Latinos Are Not Cast In Horror Films Despite Being Fans Of The Genre
According to this video, created by the American Entertainment Marketing (AEM), Latinos are scaredy cats. But we like to think of ourselves as self-preservationists.
“The minute we hear some crazy ass shit we are out the door,” says the girl in the video. She pokes fun at the fact that Latinos are not casted for horror movie roles. Despite her stereotypes regarding our decible level --“How am I supposed to believe there’s a Latino in a silent house? Latinos don’t know how to be silent! Hell no!” -- she may have a point about Latino actors in horror films.
While there are a few exceptions, John Leguizamo played a role in the 2005 horror film “Land of the Dead” and the Puerto Rican-American actor Franky G played a part in the thriller “Saw 3” to name a few-- the list is short. Latinos actors are not readily seen in American horror movies.
But that doesn't mean Latinos don't like the genre.
In fact, the video is a promotion for the movie “Silent House” based on the original 2010 Uruguayan film titled “La Casa Muda” by film director Gustavo Hernandez. The new version will be released on March 9th 2012. The original movie was inspired by real events that took place in Uruguay in the 1940s. It was featured at Cannes Film Festival and at the 2011 Sundance Film Festival. The new remake is directed by Chris Kentis and Laura Lau starring Elizabeth Olsen as the main character.
It's not only Latino directors who enjoy the genre, though. There is a big Latino fan-base for horror films. According to an LA Times blog, 54 percent of attendees to the 2010 horror film “Last Exorcism” were Latinos. The film did very well in the Southwest and on the West Coast, particularly in Los Angeles a big hub for Latinos in the U.S.
According to Nielsen, a leading global information and measurement website, Hispanics command the highest share of audience in the horror/thriller and romantic comedy genres. Almost half of Latinos age 12 to 34 watch 11 or more movies a year (compared to 7 for whites and 8 for African-Americans).
Latinos like horror and not only in the big screen. The interest in the eerie can be traced back to folks tales and urban myths that have passed from generation forward.
There’s the story of “La Pata Sola” (“The One-Legged Woman”) which revolves around a seductive woman who lives deep within the jungle. She lures men in with her beauty and charms. Once under her spell as they follow her into the dark side of the jungle, she will reveal her true self-- the hideous appearance as a one-legged savage woman.
Or there’s the story of “La Llorona” (“The Weeping Woman”) who is said to have drowned her children to be able to be with the man she loved.

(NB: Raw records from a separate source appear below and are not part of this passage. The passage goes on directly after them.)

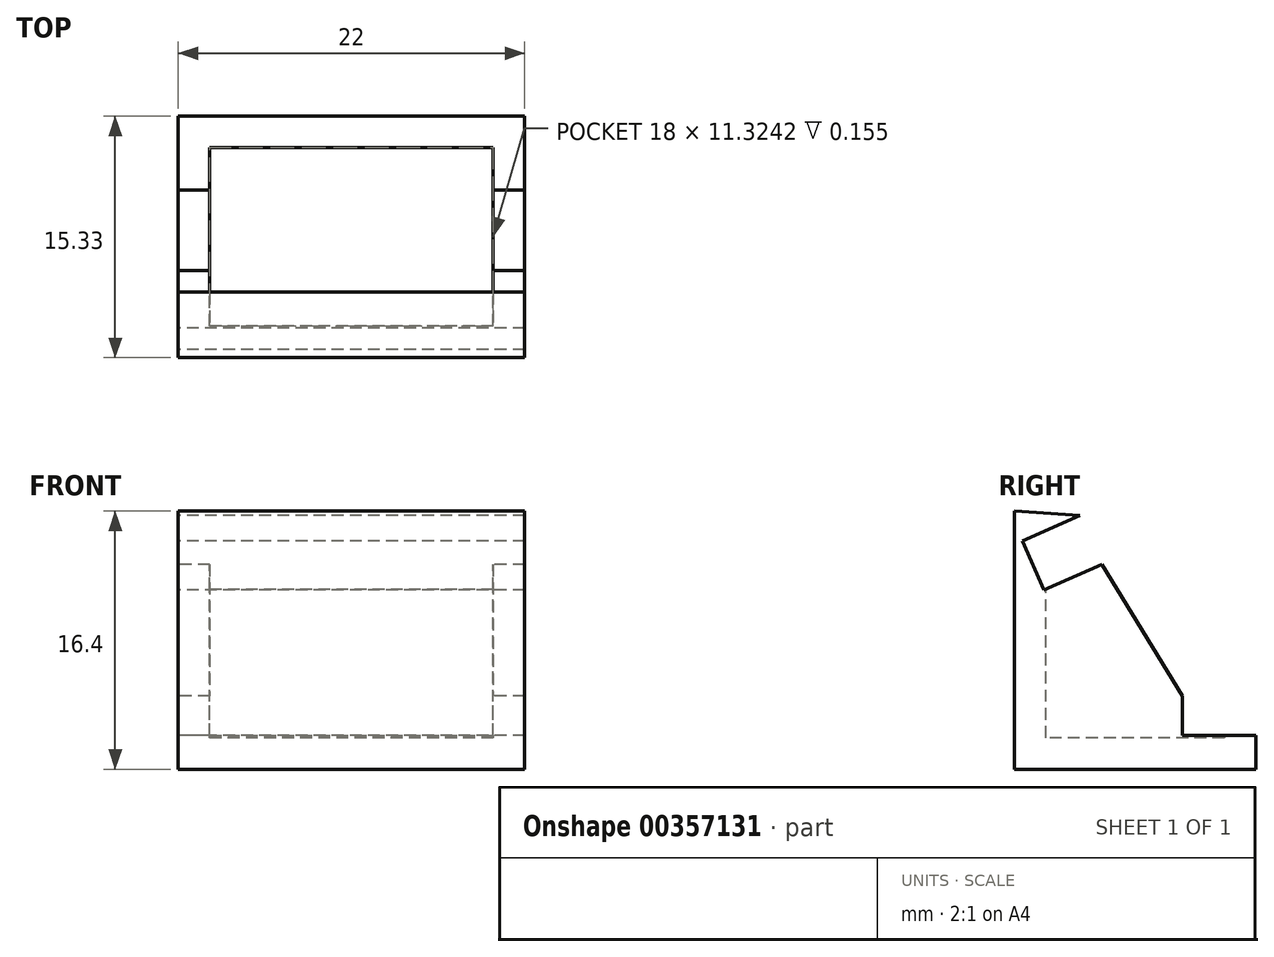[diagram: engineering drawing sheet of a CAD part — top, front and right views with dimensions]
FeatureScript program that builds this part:
annotation { "Feature Type Name" : "Feature", "Feature Type Description" : "" }
export const myFeature = defineFeature(function(context is Context, id is Id, definition is map)
    precondition{}
    {
        {
            var Q0;
            Q0=qCreatedBy(makeId("Right.planeOp"),FACE);
            var sketch = newSketch(context, id + "F0", { "sketchPlane" : qUnion([Q0])});
            skLineSegment(sketch, "E0", {"start": v(-24.83, 0) * mm, "end": v(-45.78, 0) * mm});
            skLineSegment(sketch, "E1", {"start": v(-45.78, 0) * mm, "end": v(-45.78, 16.4) * mm});
            skLineSegment(sketch, "E2", {"start": v(-41.62, 16.11) * mm, "end": v(-45.78, 16.4) * mm});
            skLineSegment(sketch, "E3", {"start": v(-41.62, 16.11) * mm, "end": v(-40.25, 13) * mm});
            skLineSegment(sketch, "E4", {"start": v(-40.25, 13) * mm, "end": v(-35.13, 4.65) * mm});
            skLineSegment(sketch, "E5", {"start": v(-35.13, 4.65) * mm, "end": v(-30.45, 4.66) * mm});
            skLineSegment(sketch, "E6", {"start": v(-30.45, 4.66) * mm, "end": v(-30.45, 0) * mm});
            skSolve(sketch);
        }
        {
            var Q0;
            Q0 = qSketchRegion(id + "F0", true);
            extrude(context, id + "F1", {"entities" : qUnion([Q0]), "depth" : 22 * mm});
        }
        {
            var Q0;
            Q0=makeQuery(id+"F1.opExtrude","SWEPT_FACE",FACE,{"disambiguationData":[OSD([sQuery(id+"F0.wireOp",EDGE,"z6AZPvvp-nOSF-rSed-l6pi-vFl7p4PYBzKS")])]});
            var Q1;
            Q1=makeQuery(id+"F1.opExtrude","SWEPT_FACE",FACE,{"disambiguationData":[OSD([sQuery(id+"F0.wireOp",EDGE,"53ceXSN1-mY1n-5oaW-UicX-xqiVoSkcZTxC")])]});
            var Q2;
            Q2=makeQuery(id+"F1.opExtrude","SWEPT_FACE",FACE,{"disambiguationData":[OSD([sQuery(id+"F0.wireOp",EDGE,"E4")])]});
            shell(context, id + "F2", {"entities" : qUnion([Q0, Q1, Q2]), "thickness" : 2 * mm});
        }
        {
            var Q0;
            Q0=makeQuery(id+"F1.opExtrude","SWEPT_FACE",FACE,{"disambiguationData":[OSD([sQuery(id+"F0.wireOp",EDGE,"stLy6wJ1-Ligu-mupm-dfyj-ddqptQbXcM57")])]});
            var Q1;
            Q1=makeQuery(id+"F1.opExtrude","SWEPT_FACE",FACE,{"disambiguationData":[OSD([sQuery(id+"F0.wireOp",EDGE,"E3")])]});
            extrude(context, id + "F3", {"entities" : qUnion([Q0, Q1]), "operationType" : NewBodyOperationType.REMOVE, "oppositeDirection" : true, "depth" : 4 * mm});
        }
        {
            var Q0;
            Q0=makeQuery(id+"F1.opExtrude","SWEPT_FACE",FACE,{"disambiguationData":[OSD([sQuery(id+"F0.wireOp",EDGE,"E5")])]});
            extrude(context, id + "F4", {"entities" : qUnion([Q0]), "operationType" : NewBodyOperationType.REMOVE, "oppositeDirection" : true, "depth" : 2.5 * mm});
        }
    });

When the man rejected her, she went on to kill herself. But she is not permitted to enter heaven until she finds her children. The woman is forced to wander the Earth for all eternity searching for her children -- weeping all the while.
Between the children stories of the sobbing she-ghost and the seductress with a prosthetic limb, we wonder how little Latino children get to sleep at night.
What scary stories did you grow up with? Leave them in the comment section below.
CORRECTION: An earlier version of this article stated that this video had been created by the bilingual television network mun2.